What a rich lode there is to mine for someone who can translate Polish to English — and why has it not been done yet?
p. 361: “In an average year, the Primate delivered six hundred sermons, and all of them dealt in one way or another with the situation of the individual and the nation; indeed, the Primate spoke out against inequality not only in great matters of state, but even in such mundane affairs as health insurance.”

A Better Future

During the early years of the Cold War, Cardinal Wyszynski was often criticized by anti-Communists in the West for his willingness to dialog with his Communist overlords, in contrast to other prominent churchmen, such as the great Cardinal Mindszenty, who would not dialog. Wyszynski, I would also note, was a supporter — if not the originator — of the policy pursued by Pope Paul VI and his Secretary of State Agostino Cardinal Casaroli for the oft-criticized policy of Ostpolitik, which sought breathing room for the Church in the Soviet state.
In his prison diaries — Wyszynski was imprisoned from September 1953 to October 1956 — retold in A Freedom Within: The Prison Notes of Stefan Cardinal Wyszynski (Harcourt, New York: 1983) — he recalled some of the controversies over the “Mutual Understanding” he crafted with the Communist government of Poland:
p. 23: “We did deliberate as to how the situation of the Church would appear if the Polish episcopate said it wanted no Mutual Understanding. Since the Government rejected the Concordat and did not recognize the Code of Canon Law or the Church Constitution, the resulting legal situation would have made it exceedingly difficult to avoid run-ins. The experience of several years of the Mutual Understanding proved to be useful, even though the agreement was not always effective, because it did tie the government’s hands [to some extent] and restrained any programmed annihilation of the Church. Looking at it ex post, we could agree that as far as public opinion was concerned, the government had chained its own hands with regard to the Church. First, the government’s program to destroy the Church institutions did let up; and when the government had to speed up that program, it was obliged to cover up its actions as much as possible, so as not to appear in the eyes of public opinion as the violator of the Mutual Understanding.
“In closely studying the historical development of the October Revolution, I noticed that the tactical approach to religion underwent changes by exhibiting a certain flexibility. The original brutality of the trials, the museums of atheism, the closing of Orthodox churches, the robbing of sacred art — these methods broke down and gave way to the Dimitrov method.
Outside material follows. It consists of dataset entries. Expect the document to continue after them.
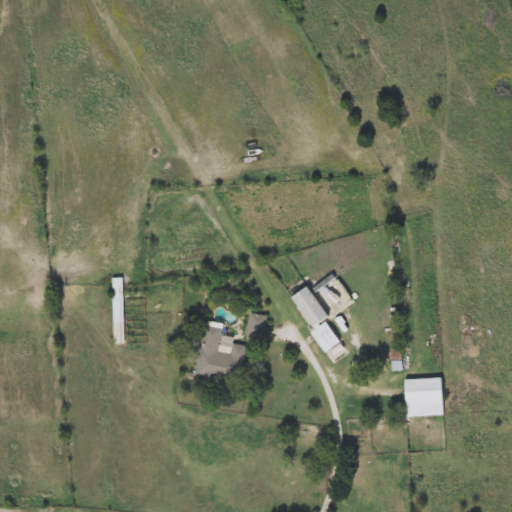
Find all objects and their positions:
building: (310, 306)
building: (311, 306)
building: (117, 310)
building: (117, 310)
building: (219, 356)
building: (220, 356)
building: (424, 396)
building: (425, 397)
road: (337, 414)
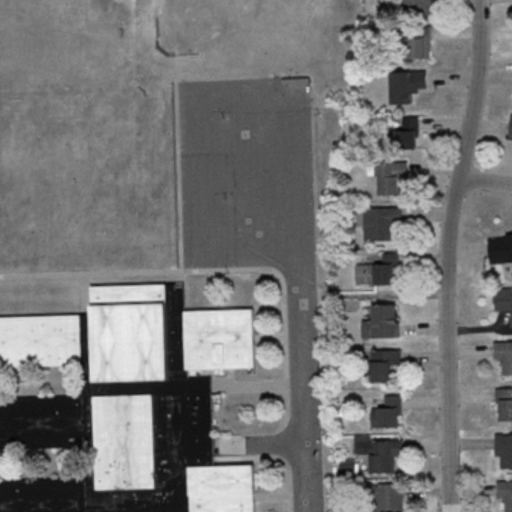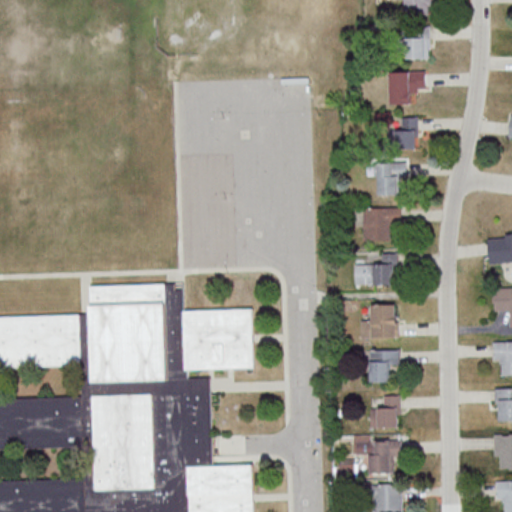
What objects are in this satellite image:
building: (419, 6)
building: (419, 43)
building: (407, 85)
building: (511, 127)
road: (291, 129)
building: (406, 134)
building: (392, 177)
road: (484, 181)
building: (382, 222)
building: (500, 247)
road: (445, 254)
building: (379, 270)
building: (503, 298)
building: (381, 321)
building: (504, 354)
building: (383, 363)
building: (129, 403)
building: (130, 403)
building: (504, 403)
building: (388, 412)
building: (503, 449)
building: (504, 449)
building: (379, 452)
building: (505, 493)
building: (388, 497)
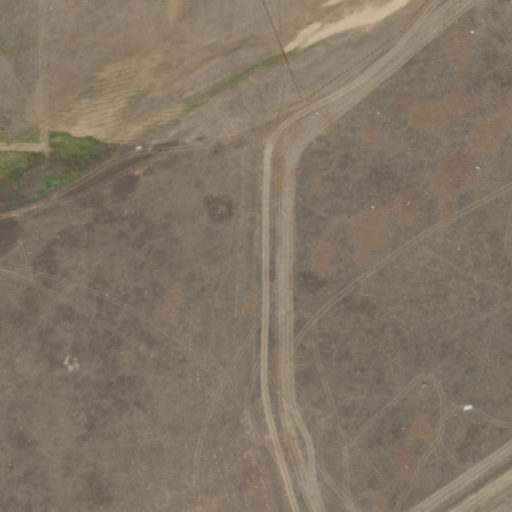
And when the Great National War came, the government of the USSR entered into a ‘secret agreement’ with the Orthodox Church. Of course, this ‘agreement’ was made when it [the government] was in extremis; nevertheless it proved that certain forces still existed in the country that could insist on such an agreement. This evolution shows that any form of government, no matter how ruthless, will slowly cool and wane as it runs up against difficulties that the bureaucrat cannot resolve without cooperation from the people. Somehow, the people must be taken into account. It was possible, therefore, to expect that in our own native experiment, which is not too original a copy of the Soviet model, such an evolution would be possible. . . .
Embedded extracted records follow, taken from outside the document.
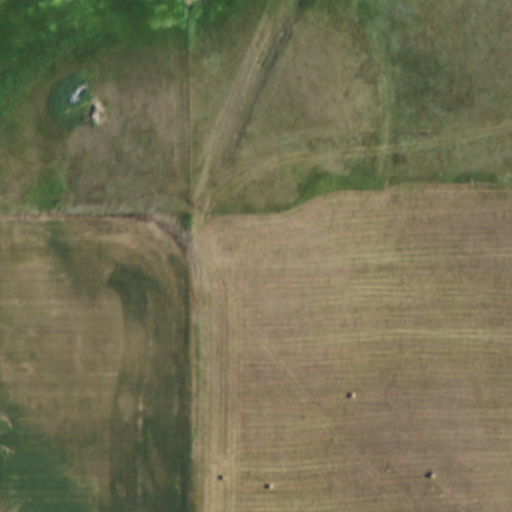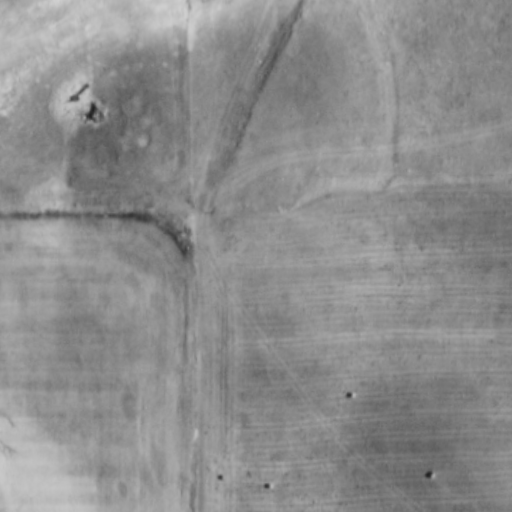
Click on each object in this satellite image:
road: (125, 190)
road: (212, 248)
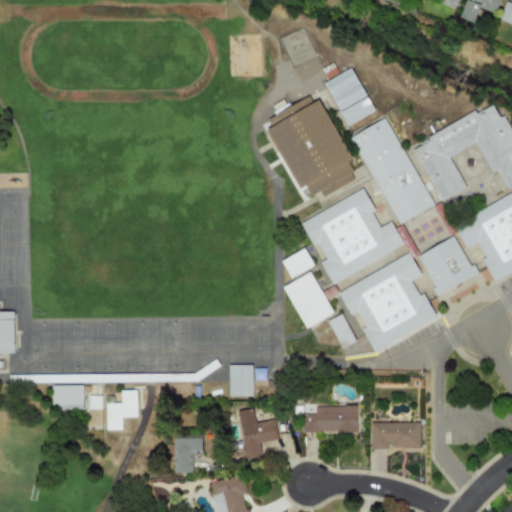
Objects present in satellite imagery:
building: (477, 8)
building: (477, 8)
building: (506, 13)
building: (506, 13)
track: (116, 50)
building: (352, 92)
building: (347, 97)
building: (308, 144)
building: (467, 145)
building: (309, 147)
building: (466, 150)
building: (394, 166)
building: (390, 171)
building: (353, 233)
building: (490, 235)
building: (494, 235)
building: (349, 236)
building: (449, 261)
building: (295, 263)
building: (296, 263)
building: (444, 265)
building: (392, 297)
building: (306, 300)
building: (306, 300)
building: (386, 302)
road: (471, 325)
building: (10, 326)
building: (6, 332)
road: (495, 349)
road: (417, 355)
building: (238, 380)
building: (239, 380)
building: (65, 397)
building: (65, 397)
building: (119, 409)
building: (120, 410)
building: (329, 419)
building: (330, 420)
road: (473, 420)
road: (435, 430)
building: (253, 432)
building: (253, 433)
building: (392, 434)
building: (393, 435)
building: (184, 452)
building: (184, 453)
road: (375, 488)
road: (487, 492)
building: (227, 494)
building: (228, 494)
road: (366, 500)
building: (507, 509)
building: (507, 509)
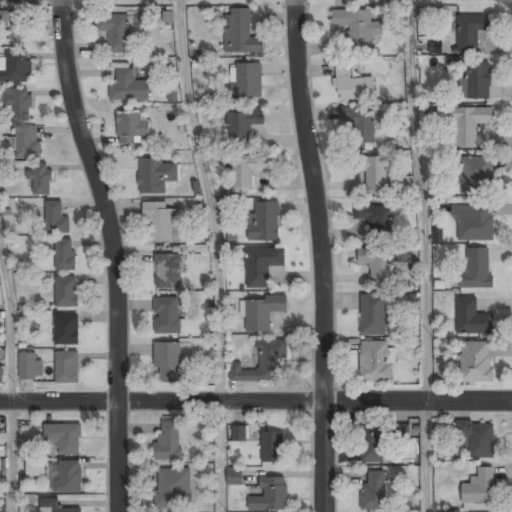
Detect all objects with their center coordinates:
building: (13, 25)
building: (13, 26)
building: (357, 28)
building: (357, 28)
building: (114, 30)
building: (470, 31)
building: (115, 32)
building: (240, 32)
building: (240, 32)
building: (469, 32)
building: (434, 46)
building: (15, 66)
building: (15, 67)
building: (245, 79)
building: (246, 81)
building: (475, 81)
building: (476, 81)
building: (352, 83)
building: (352, 85)
building: (128, 86)
building: (128, 87)
building: (17, 102)
building: (19, 102)
building: (466, 122)
building: (243, 123)
building: (359, 123)
building: (360, 123)
building: (466, 123)
building: (242, 124)
building: (131, 127)
building: (131, 129)
building: (26, 142)
building: (27, 142)
building: (247, 169)
building: (248, 169)
building: (370, 169)
building: (373, 172)
building: (155, 174)
building: (476, 174)
building: (476, 174)
building: (155, 175)
building: (40, 178)
building: (41, 179)
road: (209, 199)
road: (424, 199)
building: (374, 217)
building: (55, 218)
building: (55, 219)
building: (376, 219)
building: (161, 220)
building: (474, 220)
building: (264, 221)
building: (264, 221)
building: (160, 223)
building: (475, 223)
road: (114, 252)
building: (64, 254)
building: (64, 255)
road: (320, 255)
building: (375, 263)
building: (261, 264)
building: (262, 264)
building: (377, 265)
building: (476, 268)
building: (476, 269)
building: (168, 270)
building: (168, 272)
building: (66, 291)
building: (66, 291)
building: (261, 311)
building: (262, 312)
building: (375, 312)
road: (11, 314)
building: (166, 314)
building: (373, 315)
building: (166, 316)
building: (471, 317)
building: (471, 318)
building: (66, 328)
building: (66, 328)
building: (168, 360)
building: (376, 360)
building: (374, 361)
building: (475, 361)
building: (262, 362)
building: (168, 363)
building: (476, 363)
building: (263, 364)
building: (30, 365)
building: (30, 366)
building: (67, 366)
building: (67, 366)
building: (1, 373)
building: (1, 374)
road: (256, 401)
building: (399, 431)
building: (239, 433)
building: (64, 437)
building: (64, 437)
building: (476, 437)
building: (476, 438)
building: (168, 441)
building: (169, 441)
building: (370, 443)
building: (371, 444)
building: (271, 446)
building: (271, 447)
road: (223, 456)
road: (427, 456)
road: (13, 457)
building: (35, 467)
building: (66, 476)
building: (234, 476)
building: (67, 477)
building: (172, 486)
building: (173, 487)
building: (479, 487)
building: (479, 488)
building: (375, 490)
building: (376, 491)
building: (270, 494)
building: (270, 496)
building: (1, 504)
building: (0, 505)
building: (53, 506)
building: (54, 506)
building: (452, 510)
“This careful study of the development of methods of war against religion led me to believe that in Poland things could be different from those in the USSR, or in Hungary or in Czechoslovakia. At any rate, the constitutions of democratic countries in Eastern Europe, especially that of East Germany, demonstrated that the legal aspects of these problems could look different from country to country. We know that the Catholic Church is in a much better position in Protestant East Germany than in Catholic Poland. Assuming, then, the unequal position of the two sides, assuming the atavistic nature of the lies with which the negotiating tactics of the other side are burdened, assuming the inconsistency of the behavioral patterns and the evolution of the methods applied, I was justified in expecting that the Polish experiment would turn out differently and could be approached boldly.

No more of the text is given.